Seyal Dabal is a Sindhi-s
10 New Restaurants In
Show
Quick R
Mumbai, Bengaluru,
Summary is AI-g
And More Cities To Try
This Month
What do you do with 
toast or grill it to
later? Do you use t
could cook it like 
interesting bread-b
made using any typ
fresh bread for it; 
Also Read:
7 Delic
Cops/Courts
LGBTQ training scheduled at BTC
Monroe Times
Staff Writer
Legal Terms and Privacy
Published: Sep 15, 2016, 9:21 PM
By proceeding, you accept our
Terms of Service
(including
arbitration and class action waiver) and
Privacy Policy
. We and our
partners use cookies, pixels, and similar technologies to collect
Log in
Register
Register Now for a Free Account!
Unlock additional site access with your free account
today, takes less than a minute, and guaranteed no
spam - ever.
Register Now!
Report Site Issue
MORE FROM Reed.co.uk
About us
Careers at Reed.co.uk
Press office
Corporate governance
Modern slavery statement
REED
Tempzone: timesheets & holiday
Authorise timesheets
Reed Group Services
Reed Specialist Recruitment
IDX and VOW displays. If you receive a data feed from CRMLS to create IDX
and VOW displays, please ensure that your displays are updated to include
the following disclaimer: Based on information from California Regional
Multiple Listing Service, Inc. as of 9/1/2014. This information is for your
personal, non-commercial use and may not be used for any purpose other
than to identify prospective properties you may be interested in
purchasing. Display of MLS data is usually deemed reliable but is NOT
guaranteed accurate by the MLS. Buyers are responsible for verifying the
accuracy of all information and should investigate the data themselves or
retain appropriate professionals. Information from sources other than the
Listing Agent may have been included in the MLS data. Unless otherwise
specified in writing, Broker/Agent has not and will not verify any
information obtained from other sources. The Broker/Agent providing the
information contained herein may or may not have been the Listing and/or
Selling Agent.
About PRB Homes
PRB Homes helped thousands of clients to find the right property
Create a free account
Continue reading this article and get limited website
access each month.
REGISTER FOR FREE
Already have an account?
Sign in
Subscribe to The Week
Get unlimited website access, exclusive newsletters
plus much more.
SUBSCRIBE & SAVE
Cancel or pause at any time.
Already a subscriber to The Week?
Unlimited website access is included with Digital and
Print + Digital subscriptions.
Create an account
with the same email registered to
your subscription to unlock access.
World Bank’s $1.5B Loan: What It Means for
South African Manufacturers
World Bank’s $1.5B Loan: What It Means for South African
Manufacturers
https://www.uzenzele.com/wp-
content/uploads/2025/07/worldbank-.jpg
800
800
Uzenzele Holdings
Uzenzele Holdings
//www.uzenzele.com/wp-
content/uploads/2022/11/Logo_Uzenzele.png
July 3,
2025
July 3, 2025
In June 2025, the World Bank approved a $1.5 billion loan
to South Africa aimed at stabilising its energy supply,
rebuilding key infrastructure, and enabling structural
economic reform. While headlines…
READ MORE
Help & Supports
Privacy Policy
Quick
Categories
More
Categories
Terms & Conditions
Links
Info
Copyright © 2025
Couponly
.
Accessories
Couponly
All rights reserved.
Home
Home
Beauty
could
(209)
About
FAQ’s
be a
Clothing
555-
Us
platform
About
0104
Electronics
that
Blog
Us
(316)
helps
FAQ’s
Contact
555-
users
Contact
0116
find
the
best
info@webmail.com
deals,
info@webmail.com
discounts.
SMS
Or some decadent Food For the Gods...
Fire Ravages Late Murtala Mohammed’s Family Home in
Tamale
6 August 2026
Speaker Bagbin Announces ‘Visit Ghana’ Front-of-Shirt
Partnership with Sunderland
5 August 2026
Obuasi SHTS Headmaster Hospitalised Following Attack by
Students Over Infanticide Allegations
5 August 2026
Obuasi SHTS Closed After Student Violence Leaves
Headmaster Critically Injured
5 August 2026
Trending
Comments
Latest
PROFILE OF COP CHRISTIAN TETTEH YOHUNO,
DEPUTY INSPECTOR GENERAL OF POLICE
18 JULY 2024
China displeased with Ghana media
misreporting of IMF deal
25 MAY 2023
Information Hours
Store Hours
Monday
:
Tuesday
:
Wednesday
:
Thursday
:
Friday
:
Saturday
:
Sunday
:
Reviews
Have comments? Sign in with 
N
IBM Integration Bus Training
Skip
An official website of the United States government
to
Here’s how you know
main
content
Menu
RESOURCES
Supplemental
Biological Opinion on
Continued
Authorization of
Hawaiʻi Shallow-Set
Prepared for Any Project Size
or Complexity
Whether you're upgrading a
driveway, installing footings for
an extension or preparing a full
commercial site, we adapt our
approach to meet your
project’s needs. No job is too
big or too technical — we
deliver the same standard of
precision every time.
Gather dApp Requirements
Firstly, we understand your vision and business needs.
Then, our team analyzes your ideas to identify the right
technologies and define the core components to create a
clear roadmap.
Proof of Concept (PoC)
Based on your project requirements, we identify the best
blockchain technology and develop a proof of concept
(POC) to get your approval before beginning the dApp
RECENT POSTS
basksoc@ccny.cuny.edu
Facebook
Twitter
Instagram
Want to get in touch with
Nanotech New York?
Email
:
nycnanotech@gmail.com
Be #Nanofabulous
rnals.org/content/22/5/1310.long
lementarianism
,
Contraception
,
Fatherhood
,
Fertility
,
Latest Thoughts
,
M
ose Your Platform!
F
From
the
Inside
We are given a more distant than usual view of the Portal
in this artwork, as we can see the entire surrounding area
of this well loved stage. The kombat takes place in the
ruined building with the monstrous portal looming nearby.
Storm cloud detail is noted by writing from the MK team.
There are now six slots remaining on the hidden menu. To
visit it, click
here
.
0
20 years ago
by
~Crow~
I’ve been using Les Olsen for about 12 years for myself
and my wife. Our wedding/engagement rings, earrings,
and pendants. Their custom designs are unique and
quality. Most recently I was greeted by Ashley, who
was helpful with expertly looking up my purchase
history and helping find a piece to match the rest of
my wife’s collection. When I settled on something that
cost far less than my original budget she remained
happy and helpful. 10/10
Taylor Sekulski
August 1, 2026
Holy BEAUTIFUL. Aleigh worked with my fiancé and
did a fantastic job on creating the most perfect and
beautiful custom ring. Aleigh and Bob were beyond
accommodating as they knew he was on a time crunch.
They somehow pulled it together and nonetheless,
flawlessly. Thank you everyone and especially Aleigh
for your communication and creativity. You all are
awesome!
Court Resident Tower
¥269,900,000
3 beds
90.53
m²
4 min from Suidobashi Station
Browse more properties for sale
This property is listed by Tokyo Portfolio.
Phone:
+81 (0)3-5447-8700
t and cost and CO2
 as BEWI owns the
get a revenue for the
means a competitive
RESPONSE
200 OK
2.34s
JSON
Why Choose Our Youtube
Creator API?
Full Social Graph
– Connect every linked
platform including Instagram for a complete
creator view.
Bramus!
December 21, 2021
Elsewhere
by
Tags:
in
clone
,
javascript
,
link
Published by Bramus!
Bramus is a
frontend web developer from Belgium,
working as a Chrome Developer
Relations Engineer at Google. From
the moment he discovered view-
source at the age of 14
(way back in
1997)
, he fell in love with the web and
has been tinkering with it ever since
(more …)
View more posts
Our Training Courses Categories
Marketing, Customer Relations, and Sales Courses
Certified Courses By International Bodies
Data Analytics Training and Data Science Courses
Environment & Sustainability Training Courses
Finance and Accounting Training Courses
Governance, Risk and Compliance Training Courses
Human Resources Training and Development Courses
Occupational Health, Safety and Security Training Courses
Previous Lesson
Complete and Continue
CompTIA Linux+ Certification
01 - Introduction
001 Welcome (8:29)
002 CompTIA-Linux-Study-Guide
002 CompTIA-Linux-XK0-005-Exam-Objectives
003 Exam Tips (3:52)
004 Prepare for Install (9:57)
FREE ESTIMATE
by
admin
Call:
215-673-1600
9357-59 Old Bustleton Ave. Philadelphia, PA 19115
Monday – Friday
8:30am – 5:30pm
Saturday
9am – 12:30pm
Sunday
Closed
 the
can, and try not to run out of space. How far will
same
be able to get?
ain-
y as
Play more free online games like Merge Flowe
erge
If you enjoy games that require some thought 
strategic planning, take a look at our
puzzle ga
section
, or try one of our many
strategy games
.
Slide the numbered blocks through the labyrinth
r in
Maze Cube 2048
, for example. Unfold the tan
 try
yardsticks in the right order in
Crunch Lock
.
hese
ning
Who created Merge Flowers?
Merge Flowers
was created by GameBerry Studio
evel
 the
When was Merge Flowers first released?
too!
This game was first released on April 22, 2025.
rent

> _WORK REQUEST_:
Copy each line above holding "CompTIA".

> _SOLUTION FOR THIS PROBLEM_:
CompTIA Linux+ Certification
002 CompTIA-Linux-Study-Guide
002 CompTIA-Linux-XK0-005-Exam-Objectives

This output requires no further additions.